▸ Page extract:
Due to these changes in the emotional lives of adolescents, it becomes increasingly important to help your teenagers learn to appropriately cope with discomfort. In today’s blog, I write about strategies that teenagers can employ to help themselves calm down when feeling upset. Feeling upset can come from a variety of stressors (and teens have lots of them!). Different individuals respond to stress in different ways. The strategies listed here are intended to be starting points for you and your teenage son or daughter to consider. It’s important to remember that what works well on one occasion may not be as effective the next time. As teens continue to develop and mature, they acquire a better sense of how to take control of various emotional states. As humans, while we can’t always change the way we feel, we can consider our typical responses to stress and engage in strategies that can help us cope with uncomfortable emotions.

▸ Work order 1:
In the passage on teenagers coping with stress, what do teens acquire as they continue to develop and mature?

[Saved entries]

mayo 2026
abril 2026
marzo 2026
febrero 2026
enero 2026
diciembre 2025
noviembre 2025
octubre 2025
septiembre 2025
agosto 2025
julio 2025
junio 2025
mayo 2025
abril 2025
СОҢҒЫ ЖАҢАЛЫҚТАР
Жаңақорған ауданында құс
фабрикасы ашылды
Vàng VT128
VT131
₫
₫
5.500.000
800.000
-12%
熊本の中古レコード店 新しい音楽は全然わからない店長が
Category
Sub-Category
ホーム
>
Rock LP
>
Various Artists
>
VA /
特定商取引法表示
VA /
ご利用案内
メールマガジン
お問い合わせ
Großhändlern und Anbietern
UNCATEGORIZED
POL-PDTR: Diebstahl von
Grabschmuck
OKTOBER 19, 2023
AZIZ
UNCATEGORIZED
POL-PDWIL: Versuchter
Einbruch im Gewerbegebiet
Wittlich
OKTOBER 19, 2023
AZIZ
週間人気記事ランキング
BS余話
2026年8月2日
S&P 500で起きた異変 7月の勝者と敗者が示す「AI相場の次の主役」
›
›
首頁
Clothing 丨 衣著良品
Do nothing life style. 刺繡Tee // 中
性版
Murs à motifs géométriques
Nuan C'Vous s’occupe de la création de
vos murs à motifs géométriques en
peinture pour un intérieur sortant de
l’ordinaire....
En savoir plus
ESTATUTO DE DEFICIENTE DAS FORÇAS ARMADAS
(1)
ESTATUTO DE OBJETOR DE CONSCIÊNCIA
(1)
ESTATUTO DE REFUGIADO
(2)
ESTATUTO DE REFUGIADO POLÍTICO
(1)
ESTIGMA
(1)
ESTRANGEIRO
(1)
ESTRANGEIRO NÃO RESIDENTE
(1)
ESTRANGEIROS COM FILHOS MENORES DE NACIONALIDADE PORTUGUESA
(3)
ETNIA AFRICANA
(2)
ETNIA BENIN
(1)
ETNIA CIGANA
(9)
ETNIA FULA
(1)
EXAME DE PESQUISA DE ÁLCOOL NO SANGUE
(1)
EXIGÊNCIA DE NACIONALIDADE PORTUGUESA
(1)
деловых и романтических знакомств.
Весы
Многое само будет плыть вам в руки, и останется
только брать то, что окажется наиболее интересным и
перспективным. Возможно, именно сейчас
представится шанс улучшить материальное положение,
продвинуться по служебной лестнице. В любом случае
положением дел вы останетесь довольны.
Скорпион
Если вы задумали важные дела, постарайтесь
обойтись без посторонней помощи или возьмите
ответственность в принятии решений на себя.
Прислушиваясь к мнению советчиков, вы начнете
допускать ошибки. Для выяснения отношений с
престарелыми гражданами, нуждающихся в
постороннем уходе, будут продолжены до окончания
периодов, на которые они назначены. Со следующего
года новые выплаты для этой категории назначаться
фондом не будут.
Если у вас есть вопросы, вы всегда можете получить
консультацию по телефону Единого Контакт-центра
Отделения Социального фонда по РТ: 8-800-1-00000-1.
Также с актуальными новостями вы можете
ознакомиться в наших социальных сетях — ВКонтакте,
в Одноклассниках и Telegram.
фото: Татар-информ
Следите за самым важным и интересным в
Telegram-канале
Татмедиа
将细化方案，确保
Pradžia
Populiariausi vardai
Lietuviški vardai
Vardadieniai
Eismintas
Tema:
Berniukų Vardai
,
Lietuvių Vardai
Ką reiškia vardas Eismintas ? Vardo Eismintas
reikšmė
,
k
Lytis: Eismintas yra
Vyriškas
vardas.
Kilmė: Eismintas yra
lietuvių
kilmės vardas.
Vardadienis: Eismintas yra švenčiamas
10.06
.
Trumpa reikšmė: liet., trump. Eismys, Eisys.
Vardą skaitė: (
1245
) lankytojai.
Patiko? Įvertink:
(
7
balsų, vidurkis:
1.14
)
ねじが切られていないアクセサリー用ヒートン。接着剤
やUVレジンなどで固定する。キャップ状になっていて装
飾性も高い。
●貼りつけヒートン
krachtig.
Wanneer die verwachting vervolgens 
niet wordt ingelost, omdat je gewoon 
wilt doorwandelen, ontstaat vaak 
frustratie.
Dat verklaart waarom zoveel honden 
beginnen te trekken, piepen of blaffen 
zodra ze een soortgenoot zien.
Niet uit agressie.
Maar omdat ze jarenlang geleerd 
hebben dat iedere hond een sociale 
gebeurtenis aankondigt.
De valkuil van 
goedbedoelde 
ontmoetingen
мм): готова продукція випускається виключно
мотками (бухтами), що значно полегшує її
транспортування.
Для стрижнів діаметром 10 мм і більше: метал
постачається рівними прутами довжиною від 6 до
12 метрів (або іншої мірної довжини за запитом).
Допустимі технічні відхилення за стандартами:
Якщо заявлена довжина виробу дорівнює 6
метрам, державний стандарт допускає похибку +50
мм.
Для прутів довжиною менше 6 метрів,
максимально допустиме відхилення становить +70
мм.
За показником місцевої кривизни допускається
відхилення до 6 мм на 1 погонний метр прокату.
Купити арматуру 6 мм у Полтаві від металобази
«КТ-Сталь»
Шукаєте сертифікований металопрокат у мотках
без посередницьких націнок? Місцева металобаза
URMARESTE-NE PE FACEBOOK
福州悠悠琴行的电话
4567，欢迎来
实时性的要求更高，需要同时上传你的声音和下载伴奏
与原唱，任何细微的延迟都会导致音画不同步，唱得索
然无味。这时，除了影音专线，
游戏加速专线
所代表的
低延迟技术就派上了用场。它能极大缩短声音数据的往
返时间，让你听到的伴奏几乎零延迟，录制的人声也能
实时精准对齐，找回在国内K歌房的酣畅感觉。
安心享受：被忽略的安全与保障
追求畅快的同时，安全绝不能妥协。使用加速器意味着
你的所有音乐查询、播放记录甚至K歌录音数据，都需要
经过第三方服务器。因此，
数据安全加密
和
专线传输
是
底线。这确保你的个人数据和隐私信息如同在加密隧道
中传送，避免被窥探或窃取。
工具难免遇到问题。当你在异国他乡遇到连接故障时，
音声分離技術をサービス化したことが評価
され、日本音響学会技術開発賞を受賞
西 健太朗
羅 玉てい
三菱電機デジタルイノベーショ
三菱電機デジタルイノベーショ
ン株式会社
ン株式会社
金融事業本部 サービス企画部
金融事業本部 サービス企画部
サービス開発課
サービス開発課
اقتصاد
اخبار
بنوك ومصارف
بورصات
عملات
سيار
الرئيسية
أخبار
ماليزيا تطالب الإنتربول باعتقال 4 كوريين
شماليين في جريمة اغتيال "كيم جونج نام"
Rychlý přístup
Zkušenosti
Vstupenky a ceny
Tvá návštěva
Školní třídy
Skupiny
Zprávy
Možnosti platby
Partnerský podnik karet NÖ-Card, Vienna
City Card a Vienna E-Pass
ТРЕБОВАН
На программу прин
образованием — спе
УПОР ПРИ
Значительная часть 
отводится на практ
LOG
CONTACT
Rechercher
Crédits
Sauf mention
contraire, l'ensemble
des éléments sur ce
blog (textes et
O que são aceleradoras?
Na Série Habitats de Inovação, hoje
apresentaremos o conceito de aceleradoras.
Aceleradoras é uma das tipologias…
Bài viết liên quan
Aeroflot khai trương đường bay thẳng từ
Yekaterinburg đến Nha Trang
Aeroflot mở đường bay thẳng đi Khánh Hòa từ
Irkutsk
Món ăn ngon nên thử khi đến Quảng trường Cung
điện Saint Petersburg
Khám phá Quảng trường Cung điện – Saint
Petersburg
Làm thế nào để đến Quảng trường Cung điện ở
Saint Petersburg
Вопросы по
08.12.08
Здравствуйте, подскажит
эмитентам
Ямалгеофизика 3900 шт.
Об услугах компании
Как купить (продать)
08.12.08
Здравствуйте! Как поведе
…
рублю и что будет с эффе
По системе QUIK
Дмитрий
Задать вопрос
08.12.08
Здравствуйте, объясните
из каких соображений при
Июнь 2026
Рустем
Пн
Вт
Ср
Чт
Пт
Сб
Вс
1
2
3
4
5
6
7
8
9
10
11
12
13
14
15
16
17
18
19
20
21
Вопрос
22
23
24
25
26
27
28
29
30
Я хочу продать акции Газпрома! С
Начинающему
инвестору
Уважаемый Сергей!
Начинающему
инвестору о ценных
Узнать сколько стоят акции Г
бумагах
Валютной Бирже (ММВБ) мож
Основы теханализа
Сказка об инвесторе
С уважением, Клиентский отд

▸ Work order 2:
Convert the rows into a Markdown table with the columns No. and Line, one line per table row, leaving out blank lines. Begin at the first line of the rows and stop after the line that contains "Прислушиваясь к мнению советчиков, вы начнете".

▸ Exercise solution 1:
A better sense of how to take control of various emotional states.

▸ Exercise solution 2:
| No. | Line |
|---|---|
| 1 | mayo 2026 |
| 2 | abril 2026 |
| 3 | marzo 2026 |
| 4 | febrero 2026 |
| 5 | enero 2026 |
| 6 | diciembre 2025 |
| 7 | noviembre 2025 |
| 8 | octubre 2025 |
| 9 | septiembre 2025 |
| 10 | agosto 2025 |
| 11 | julio 2025 |
| 12 | junio 2025 |
| 13 | mayo 2025 |
| 14 | abril 2025 |
| 15 | СОҢҒЫ ЖАҢАЛЫҚТАР |
| 16 | Жаңақорған ауданында құс |
| 17 | фабрикасы ашылды |
| 18 | Vàng VT128 |
| 19 | VT131 |
| 20 | ₫ |
| 21 | ₫ |
| 22 | 5.500.000 |
| 23 | 800.000 |
| 24 | -12% |
| 25 | 熊本の中古レコード店 新しい音楽は全然わからない店長が |
| 26 | Category |
| 27 | Sub-Category |
| 28 | ホーム |
| 29 | > |
| 30 | Rock LP |
| 31 | > |
| 32 | Various Artists |
| 33 | > |
| 34 | VA / |
| 35 | 特定商取引法表示 |
| 36 | VA / |
| 37 | ご利用案内 |
| 38 | メールマガジン |
| 39 | お問い合わせ |
| 40 | Großhändlern und Anbietern |
| 41 | UNCATEGORIZED |
| 42 | POL-PDTR: Diebstahl von |
| 43 | Grabschmuck |
| 44 | OKTOBER 19, 2023 |
| 45 | AZIZ |
| 46 | UNCATEGORIZED |
| 47 | POL-PDWIL: Versuchter |
| 48 | Einbruch im Gewerbegebiet |
| 49 | Wittlich |
| 50 | OKTOBER 19, 2023 |
| 51 | AZIZ |
| 52 | 週間人気記事ランキング |
| 53 | BS余話 |
| 54 | 2026年8月2日 |
| 55 | S&P 500で起きた異変 7月の勝者と敗者が示す「AI相場の次の主役」 |
| 56 | › |
| 57 | › |
| 58 | 首頁 |
| 59 | Clothing 丨 衣著良品 |
| 60 | Do nothing life style. 刺繡Tee // 中 |
| 61 | 性版 |
| 62 | Murs à motifs géométriques |
| 63 | Nuan C'Vous s’occupe de la création de |
| 64 | vos murs à motifs géométriques en |
| 65 | peinture pour un intérieur sortant de |
| 66 | l’ordinaire.... |
| 67 | En savoir plus |
| 68 | ESTATUTO DE DEFICIENTE DAS FORÇAS ARMADAS |
| 69 | (1) |
| 70 | ESTATUTO DE OBJETOR DE CONSCIÊNCIA |
| 71 | (1) |
| 72 | ESTATUTO DE REFUGIADO |
| 73 | (2) |
| 74 | ESTATUTO DE REFUGIADO POLÍTICO |
| 75 | (1) |
| 76 | ESTIGMA |
| 77 | (1) |
| 78 | ESTRANGEIRO |
| 79 | (1) |
| 80 | ESTRANGEIRO NÃO RESIDENTE |
| 81 | (1) |
| 82 | ESTRANGEIROS COM FILHOS MENORES DE NACIONALIDADE PORTUGUESA |
| 83 | (3) |
| 84 | ETNIA AFRICANA |
| 85 | (2) |
| 86 | ETNIA BENIN |
| 87 | (1) |
| 88 | ETNIA CIGANA |
| 89 | (9) |
| 90 | ETNIA FULA |
| 91 | (1) |
| 92 | EXAME DE PESQUISA DE ÁLCOOL NO SANGUE |
| 93 | (1) |
| 94 | EXIGÊNCIA DE NACIONALIDADE PORTUGUESA |
| 95 | (1) |
| 96 | деловых и романтических знакомств. |
| 97 | Весы |
| 98 | Многое само будет плыть вам в руки, и останется |
| 99 | только брать то, что окажется наиболее интересным и |
| 100 | перспективным. Возможно, именно сейчас |
| 101 | представится шанс улучшить материальное положение, |
| 102 | продвинуться по служебной лестнице. В любом случае |
| 103 | положением дел вы останетесь довольны. |
| 104 | Скорпион |
| 105 | Если вы задумали важные дела, постарайтесь |
| 106 | обойтись без посторонней помощи или возьмите |
| 107 | ответственность в принятии решений на себя. |
| 108 | Прислушиваясь к мнению советчиков, вы начнете |